_PROBLEM DETAILS_:
Search the entries below for "down". Report each line where it occurs.

_INPUT DATA_:
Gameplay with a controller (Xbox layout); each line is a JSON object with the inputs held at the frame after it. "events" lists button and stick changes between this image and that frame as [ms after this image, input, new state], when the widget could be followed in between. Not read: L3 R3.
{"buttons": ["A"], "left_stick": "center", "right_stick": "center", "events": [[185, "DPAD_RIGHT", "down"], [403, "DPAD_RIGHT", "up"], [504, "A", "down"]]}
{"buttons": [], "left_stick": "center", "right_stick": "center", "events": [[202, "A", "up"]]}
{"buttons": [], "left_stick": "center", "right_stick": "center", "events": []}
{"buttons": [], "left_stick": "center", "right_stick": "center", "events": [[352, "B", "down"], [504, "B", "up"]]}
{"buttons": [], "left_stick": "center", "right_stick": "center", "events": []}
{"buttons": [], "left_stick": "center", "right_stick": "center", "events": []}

_WRITTEN SOLUTION_:
{"buttons": ["A"], "left_stick": "center", "right_stick": "center", "events": [[185, "DPAD_RIGHT", "down"], [403, "DPAD_RIGHT", "up"], [504, "A", "down"]]}
{"buttons": [], "left_stick": "center", "right_stick": "center", "events": [[352, "B", "down"], [504, "B", "up"]]}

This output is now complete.